A Bolsa Consultoria que o ministro Fernando Pimentel recebeu em 2009 da Federação das Indústrias de Minas Gerais (R$1 milhão por nove meses de sabe-se lá o quê) teve pelo menos uma utilidade: jogou luz sobre a contabilidade e a conduta do sindicalismo patronal de Pindorama. O então presidente da Fiemg, Robson Andrade, mimou o ex-prefeito de Belo Horizonte recorrendo ao cofre das contribuições compulsórias tomadas às empresas com base nas suas folhas de pagamento. Em 2009 o chamado Sistema S arrecadou R$12,7 bilhões, valor semelhante ao custo do Bolsa Família. A arca do seu ramo industrial ficou com R$2,9 bilhões.
Andrade, atual titular da Confederação Nacional da Indústria, preside a Orteng, uma empresa de equipamentos e sistemas estabelecida no Centro Industrial de Contagem, com 1.500 empregados e vendas acima de R$400 milhões em 2009.
Entre as muitas, e desconexas, explicações dadas pelo doutor, houve uma que poderia liquidar a questão: "O Pimentel, na época, também fez, a pedido da federação da indústrias, uma série de palestras nas regionais. Ele participou de palestras nessas regionais e também em outras cidades-polo da indústria mineira."
Beleza. A Fiemg mostra a planilha das palestras, Pimentel mostra sua agenda, chega-se ao valor de cada fala, e quem insistir no assunto estará perseguindo o ministro.
O repórter Thiago Herdy foi atrás dessa conta. Procurou as dez regionais, e nenhuma conseguiu dizer quando Pimentel fez sua palestra. Achou só uma fala, em Contagem, organizada pela Federação. Procurado para esclarecer o mistério, o atual presidente da Fiemg pediu tempo "para pensar" e calou-se. A CNI disse o seguinte: "A Diretoria de Comunicação informa que todos os esclarecimentos sobre a consultoria à Fiemg já foram dados."
Dados, foram, mas não esclarecem coisa alguma. A resposta foi arrogante e mistificadora. Coisa de quem se julga no direito de não dar satisfações a respeito do que fez com o dinheiro alheio.
Se Robson Andrade tivesse dado a Pimentel R$1 milhão da caixa da Orteng, poderia dizer que isso não é da conta de ninguém, mas deu um dinheiro que foi compulsoriamente arrecadado à custa do trabalho alheio, tanto de empregadores como de empregados.
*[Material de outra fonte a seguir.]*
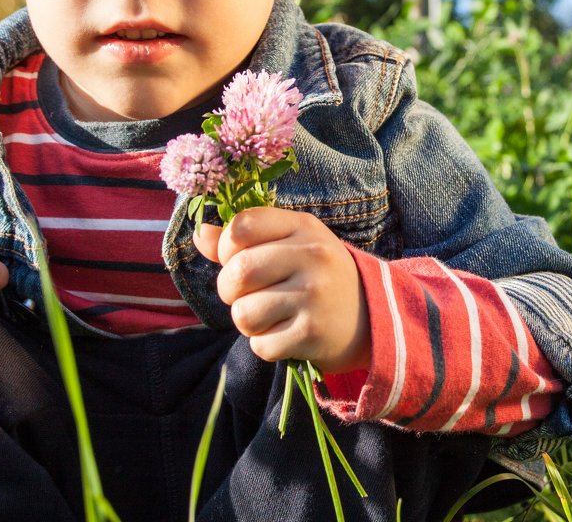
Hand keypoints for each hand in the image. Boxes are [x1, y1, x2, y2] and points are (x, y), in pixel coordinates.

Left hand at [193, 206, 369, 374]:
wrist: (371, 317)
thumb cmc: (318, 276)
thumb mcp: (291, 245)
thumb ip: (245, 239)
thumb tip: (199, 234)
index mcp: (303, 226)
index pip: (241, 226)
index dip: (226, 247)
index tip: (237, 258)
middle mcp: (312, 256)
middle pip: (237, 273)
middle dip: (229, 291)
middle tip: (247, 296)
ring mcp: (314, 295)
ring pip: (244, 314)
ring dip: (248, 322)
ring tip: (270, 316)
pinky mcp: (313, 333)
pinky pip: (261, 344)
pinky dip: (266, 345)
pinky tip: (286, 334)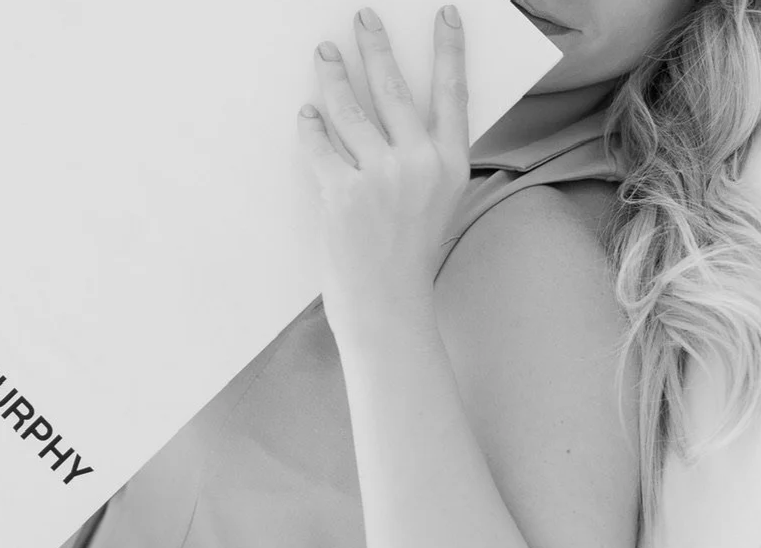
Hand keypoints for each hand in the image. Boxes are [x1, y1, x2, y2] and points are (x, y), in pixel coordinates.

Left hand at [298, 5, 470, 339]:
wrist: (388, 307)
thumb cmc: (408, 258)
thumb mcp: (437, 203)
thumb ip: (426, 159)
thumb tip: (391, 113)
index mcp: (452, 165)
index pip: (453, 93)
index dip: (449, 51)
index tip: (443, 15)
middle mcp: (420, 165)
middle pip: (394, 89)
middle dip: (376, 47)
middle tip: (362, 17)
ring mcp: (381, 178)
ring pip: (350, 110)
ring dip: (333, 77)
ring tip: (325, 54)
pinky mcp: (343, 193)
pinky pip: (320, 145)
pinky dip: (311, 127)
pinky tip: (306, 113)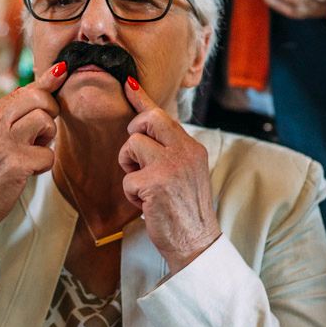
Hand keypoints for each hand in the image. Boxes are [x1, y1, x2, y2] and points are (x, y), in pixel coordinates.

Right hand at [0, 62, 66, 252]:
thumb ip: (5, 118)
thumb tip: (36, 95)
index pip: (22, 91)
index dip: (45, 83)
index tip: (61, 70)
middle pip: (38, 98)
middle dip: (50, 112)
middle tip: (42, 132)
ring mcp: (3, 143)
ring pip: (46, 121)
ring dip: (47, 138)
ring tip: (32, 151)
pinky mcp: (16, 164)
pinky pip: (48, 155)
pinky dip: (44, 165)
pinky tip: (29, 172)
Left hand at [118, 78, 220, 273]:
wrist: (196, 243)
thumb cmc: (186, 209)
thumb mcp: (186, 172)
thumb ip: (171, 150)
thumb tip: (145, 130)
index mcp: (193, 147)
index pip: (164, 116)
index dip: (142, 99)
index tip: (128, 83)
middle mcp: (185, 151)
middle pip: (147, 120)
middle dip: (133, 134)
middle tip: (136, 157)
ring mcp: (171, 166)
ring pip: (132, 145)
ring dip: (130, 167)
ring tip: (144, 187)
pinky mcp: (156, 183)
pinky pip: (128, 178)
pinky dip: (131, 193)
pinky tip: (146, 205)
Um milhão de reais por nove meses de contrato equivalem a R$111 mil por mês. Grosseiramente, esse é o valor mensal da soma de todos os tributos e contribuições que uma empresa média, com algo como 30 a 50 funcionários, paga à Viúva.
As indústrias dão ao Sistema S uma contribuição de 2,5% sobre o valor de suas folhas de pagamento. Para gerar o dinheiro da Bolsa Consultoria de Pimentel, precisa-se de uma folha mensal de R$4,4 milhões. O doutor embolsou o equivalente à contribuição compulsória de uma indústria que emprega mil trabalhadores com salários de R$4.400.
Distribuir o dinheiro alheio é coisa velha, mas o doutor Robson Andrade tem mais interesses na agenda. No mesmo dia em que foi revelada a inconsistência da teoria das palestras, a CNI divulgou o conteúdo de uma entrevista coletiva na qual diz que ele apontou gargalos que inibem a competitividade da indústria brasileira e destacou a "legislação trabalhista cara e anacrônica". Andrade defende cortes de tributos na produção de bens de capital, eletroeletrônicos, têxteis e moveleiros. Sindicalista patronal moderno é assim: corte-se tudo, menos as contribuições para o Sistema S, nem se pretenda olhar como esse dinheiro é gasto nas federações, ou perguntar como se concedem as Bolsas Consultoria.
Admita-se que a Viúva resolva zerar o IPI dos móveis. Sem o imposto, um guarda-roupas Santos Andirá, que a Casas Bahia vende a R$999,90, poderia sair por R$900. A ideia é ótima e já funcionou. Estimulando-se o consumo, assegura-se a produção, e garantem-se empregos. Com a Bolsa Consultoria de Pimentel, a Fiemg gastou, num só emprego, ervanário equivalente ao que a Viúva arrecada com o IPI cobrado na venda de dez mil guarda-roupas.